John Lennon: 2 #1 hits (“Whatever Gets You Through The Night” and “(Just Like) Starting Over”), a #2 hit with “Woman,” two #3 hits with “Instant Karma!” and “Imagine,” a #5 hit with “Nobody Told Me,” a #9 hit with “#9 Dream,” a #10 hit with “Watching The Wheels,” top twenty hits with like #11 “Power To The People,” “the #14 “Give Peace A Chance,” the #18 “Mind Games,” and the #20 “Stand By Me.” Then there are other Hot 100 hits like the #30 “Cold Turkey,” the #42 “Happy Xmas (War Is Over),” the #43 “Mother,” the #55 “I’m Stepping Out,” the #57 “Woman Is The N***** of the World,” and the #80 “Jealous Guy.” This is a solo body of work that is considerably above Townshend’s.
Lou Reed: Only one hot 100 entry with the #16 “Walk On The Wild Side.” This is a very poor commercial record for an inductee, admittedly, although he is very well-regarded by critics and viewed as highly “influential” for his work with the New York Dolls and as a solo artist and with many more albums released than Pete Townshend has as a solo artist.
Jeff Beck: He has a single Hot 100 entry with the #48 “People Get Ready/Back On The Street/You Know, We Know” single with Rod Stewart, but he has had several notable and successful albums, a lot of chart success in the UK, as well as a lot of goodwill from playing and performing with a lot of other musicians. Again, this is the case of an artist whose relatively thin case for influence based on commercial success is benefited by his larger musical record, a more successful record than Pete Townshend has in terms of albums and collaborations.

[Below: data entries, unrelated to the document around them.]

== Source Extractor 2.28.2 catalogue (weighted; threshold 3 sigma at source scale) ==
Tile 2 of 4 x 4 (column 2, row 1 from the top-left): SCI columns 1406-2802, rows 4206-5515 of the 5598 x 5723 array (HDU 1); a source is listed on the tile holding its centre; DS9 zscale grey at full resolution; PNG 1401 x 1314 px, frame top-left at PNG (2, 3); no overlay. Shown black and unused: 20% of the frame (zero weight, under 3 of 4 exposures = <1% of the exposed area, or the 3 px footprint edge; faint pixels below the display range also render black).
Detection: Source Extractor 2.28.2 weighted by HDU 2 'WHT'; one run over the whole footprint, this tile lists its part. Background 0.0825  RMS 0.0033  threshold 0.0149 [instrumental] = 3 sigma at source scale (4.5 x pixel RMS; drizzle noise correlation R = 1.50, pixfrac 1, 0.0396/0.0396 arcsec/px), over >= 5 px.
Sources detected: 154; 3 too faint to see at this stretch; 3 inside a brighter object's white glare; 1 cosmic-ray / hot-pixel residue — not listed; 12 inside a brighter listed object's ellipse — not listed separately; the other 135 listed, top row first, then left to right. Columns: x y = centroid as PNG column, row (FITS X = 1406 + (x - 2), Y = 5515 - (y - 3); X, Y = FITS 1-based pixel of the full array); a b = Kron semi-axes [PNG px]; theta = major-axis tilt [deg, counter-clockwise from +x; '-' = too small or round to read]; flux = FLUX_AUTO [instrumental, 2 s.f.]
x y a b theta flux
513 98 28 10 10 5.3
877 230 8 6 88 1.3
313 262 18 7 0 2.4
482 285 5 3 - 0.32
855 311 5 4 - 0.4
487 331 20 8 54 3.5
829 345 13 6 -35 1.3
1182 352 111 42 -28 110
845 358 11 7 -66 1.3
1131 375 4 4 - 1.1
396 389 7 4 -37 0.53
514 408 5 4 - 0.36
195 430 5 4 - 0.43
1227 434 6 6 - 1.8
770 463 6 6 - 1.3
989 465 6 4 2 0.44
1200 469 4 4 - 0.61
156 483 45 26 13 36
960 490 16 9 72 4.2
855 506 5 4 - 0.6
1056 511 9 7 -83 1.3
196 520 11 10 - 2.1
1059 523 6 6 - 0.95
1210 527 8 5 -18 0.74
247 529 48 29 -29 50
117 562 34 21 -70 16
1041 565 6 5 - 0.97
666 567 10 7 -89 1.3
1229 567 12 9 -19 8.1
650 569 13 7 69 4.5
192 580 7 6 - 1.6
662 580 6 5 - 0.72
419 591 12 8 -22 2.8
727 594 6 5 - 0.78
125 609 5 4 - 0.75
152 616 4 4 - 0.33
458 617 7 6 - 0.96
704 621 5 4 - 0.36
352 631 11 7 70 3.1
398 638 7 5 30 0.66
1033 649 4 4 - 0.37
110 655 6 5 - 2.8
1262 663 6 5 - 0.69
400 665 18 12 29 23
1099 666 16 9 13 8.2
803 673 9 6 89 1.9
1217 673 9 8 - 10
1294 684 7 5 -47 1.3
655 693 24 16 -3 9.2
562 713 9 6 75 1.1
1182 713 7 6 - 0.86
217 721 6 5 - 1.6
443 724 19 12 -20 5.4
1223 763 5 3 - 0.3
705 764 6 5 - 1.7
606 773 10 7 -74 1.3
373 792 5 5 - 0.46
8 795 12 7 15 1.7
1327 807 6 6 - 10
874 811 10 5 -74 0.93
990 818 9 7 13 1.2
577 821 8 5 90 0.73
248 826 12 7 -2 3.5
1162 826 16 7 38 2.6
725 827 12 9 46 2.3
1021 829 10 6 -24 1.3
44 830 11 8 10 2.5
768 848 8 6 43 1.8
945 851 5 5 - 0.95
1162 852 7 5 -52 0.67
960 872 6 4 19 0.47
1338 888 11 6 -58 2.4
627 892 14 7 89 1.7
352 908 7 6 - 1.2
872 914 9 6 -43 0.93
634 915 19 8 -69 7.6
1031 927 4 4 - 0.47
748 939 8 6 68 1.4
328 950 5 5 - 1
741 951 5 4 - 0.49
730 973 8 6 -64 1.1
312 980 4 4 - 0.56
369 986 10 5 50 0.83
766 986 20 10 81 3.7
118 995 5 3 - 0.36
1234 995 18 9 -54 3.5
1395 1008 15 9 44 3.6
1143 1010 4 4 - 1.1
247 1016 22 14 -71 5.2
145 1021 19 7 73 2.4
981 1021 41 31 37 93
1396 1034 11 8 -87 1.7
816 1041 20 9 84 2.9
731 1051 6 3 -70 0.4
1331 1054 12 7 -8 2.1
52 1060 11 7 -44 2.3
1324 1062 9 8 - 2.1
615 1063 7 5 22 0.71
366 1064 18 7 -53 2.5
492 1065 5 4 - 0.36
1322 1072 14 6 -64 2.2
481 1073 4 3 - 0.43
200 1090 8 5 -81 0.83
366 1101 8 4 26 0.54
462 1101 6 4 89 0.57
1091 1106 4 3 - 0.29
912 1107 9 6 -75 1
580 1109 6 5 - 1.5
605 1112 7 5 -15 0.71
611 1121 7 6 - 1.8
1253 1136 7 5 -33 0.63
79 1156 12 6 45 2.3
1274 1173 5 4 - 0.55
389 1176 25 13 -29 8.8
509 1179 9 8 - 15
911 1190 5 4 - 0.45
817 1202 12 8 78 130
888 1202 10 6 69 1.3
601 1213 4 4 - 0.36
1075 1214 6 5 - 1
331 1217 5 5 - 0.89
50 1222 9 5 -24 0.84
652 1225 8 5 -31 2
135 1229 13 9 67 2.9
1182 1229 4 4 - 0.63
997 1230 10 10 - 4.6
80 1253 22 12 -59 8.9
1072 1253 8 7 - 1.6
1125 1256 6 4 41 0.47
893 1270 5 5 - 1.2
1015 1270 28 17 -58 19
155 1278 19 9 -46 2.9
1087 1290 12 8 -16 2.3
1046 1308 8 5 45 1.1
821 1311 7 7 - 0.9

Stevie Nicks: 4 top 10 hits (the #3 “Stop Draggin’ My Heart Around, the #4 “Talk To Me,” the #5 “Stand Back,” and the #6 “Leather And Lace”), four additional top 20 hits (“the #11 “Edge OF Seventeen,” the #14 “If Anyone Falls,” and the #16 hits “I Can’t Wait” and “Rooms On Fire”), two additional top 40 hits (the #32 “After The Glitter Fades” and the #33 “Nightbird”) and additional Hot 100 hits with the #56 “Sometimes It’s A Bitch,” the #57 “Maybe Love Will Change Your Mind,” and the #60 “Has Anyone Ever WRitten Anything For You”). And that is not even including her guest appearances on such songs as the #5 hits “Whenever I Call You Friend” and “Gold,” the #8 “Magnet And Steel,” as well as the #34 “Lost Her In The Sun” and the #37 “Needles And Pins,” among others. It is no particular surprise that this is a considerably more notable solo career than Pete Townshend has had, and again, her influence goes beyond her own songs to her success at collaborating with others.
Ultimately, I don’t think that Pete Townshend’s solo career is quite notable enough to make a strong case for the Rock & Roll Hall of Fame. That is not to say that he won’t be inducted, as he certainly has a few notable songs. Still, an induction campaign would probably require the popular use of his songs by other artists and his recognition as being a breakthrough artist dealing with issues of homosexuality (see, for example “Rough Boys”), or the religious ideas of Buddhism (“A Little Is Enough”). Until his songs start being sampled and re-made or re-contextualized by contemporary artists, he will not be as notable a case as other 80’s acts who likewise have been snubbed from the RRHOF.